All lines in the data bearing the string "using" should be identified and copied.

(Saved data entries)
__________________________________________________

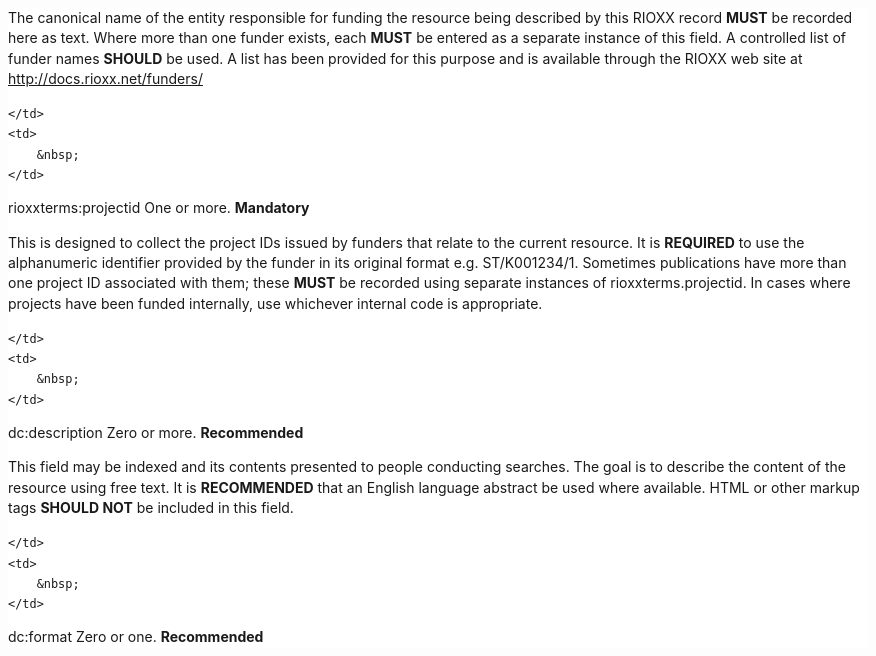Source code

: The canonical name of the entity responsible for funding the resource being described by this RIOXX record <strong>MUST</strong> be recorded here as text. Where more than one funder exists, each <strong>MUST</strong> be entered as a separate instance of this field.
A controlled list of funder names <strong>SHOULD</strong> be used. A list has been provided for this purpose and is available through the RIOXX web site at <a href="http://docs.rioxx.net/funders/">http://docs.rioxx.net/funders/</a>

    </td>
    <td>
        &nbsp;
    </td>
</tr>


<tr>
    <td class="nowrap">rioxxterms:projectid</td>
    <td class="nowrap">One or more.</td>
    <td>
        <strong>Mandatory</strong><br />

This is designed to collect the project IDs issued by funders that relate to the current resource. It is <strong>REQUIRED</strong> to use the alphanumeric identifier provided by the funder in its original format e.g. ST/K001234/1. Sometimes publications have more than one project ID associated with them; these <strong>MUST</strong> be recorded using separate instances of rioxxterms.projectid. In cases where projects have been funded internally, use whichever internal code is appropriate.

    </td>
    <td>
        &nbsp;
    </td>
</tr>


<tr>
    <td class="nowrap">dc:description</td>
    <td class="nowrap">Zero or more.</td>
    <td>
        <strong>Recommended</strong><br />

This field may be indexed and its contents presented to people conducting searches. The goal is to describe the content of the resource using free text. It is <strong>RECOMMENDED</strong> that an English language abstract be used where available. HTML or other markup tags <strong>SHOULD NOT</strong> be included in this field.

    </td>
    <td>
        &nbsp;
    </td>
</tr>


<tr>
    <td class="nowrap">dc:format</td>
    <td class="nowrap">Zero or one.</td>
    <td>
        <strong>Recommended</strong><br />

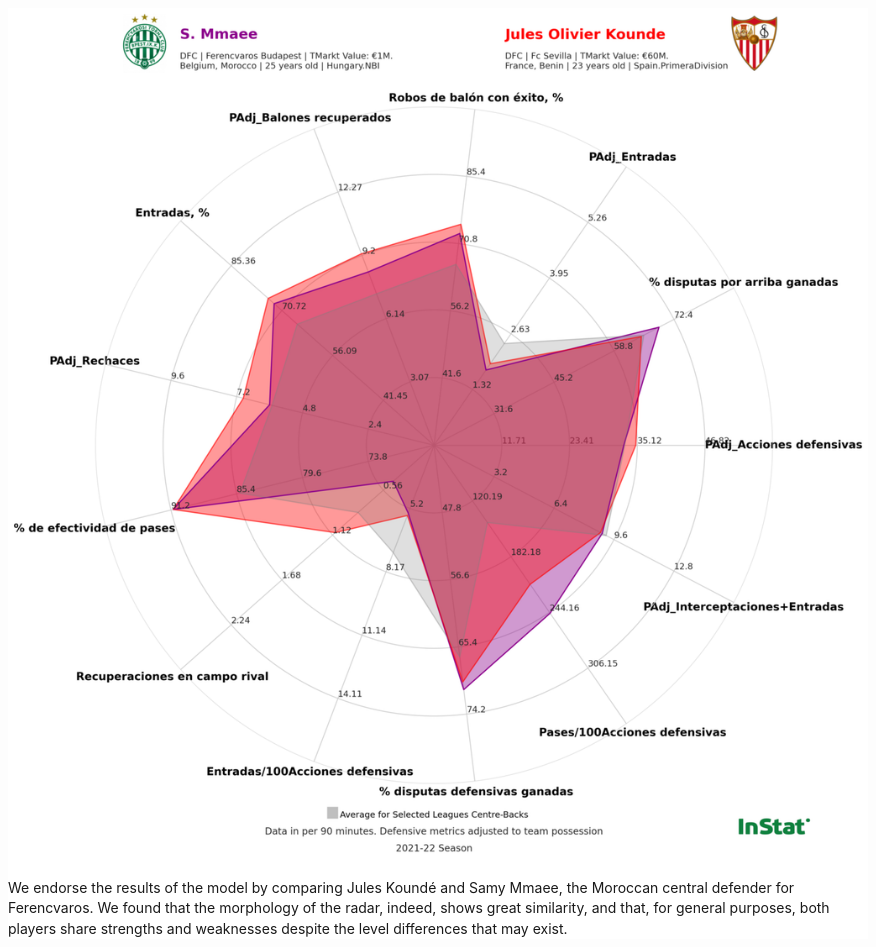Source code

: ![png](/Model/Players/kounde1.png)

We endorse the results of the model by comparing Jules Koundé and Samy Mmaee, the Moroccan central defender for Ferencvaros. We found that the morphology of the radar, indeed, shows great similarity, and that, for general purposes, both players share strengths and weaknesses despite the level differences that may exist.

__________________________________________________

**Solution to this task:**
This is designed to collect the project IDs issued by funders that relate to the current resource. It is <strong>REQUIRED</strong> to use the alphanumeric identifier provided by the funder in its original format e.g. ST/K001234/1. Sometimes publications have more than one project ID associated with them; these <strong>MUST</strong> be recorded using separate instances of rioxxterms.projectid. In cases where projects have been funded internally, use whichever internal code is appropriate.
This field may be indexed and its contents presented to people conducting searches. The goal is to describe the content of the resource using free text. It is <strong>RECOMMENDED</strong> that an English language abstract be used where available. HTML or other markup tags <strong>SHOULD NOT</strong> be included in this field.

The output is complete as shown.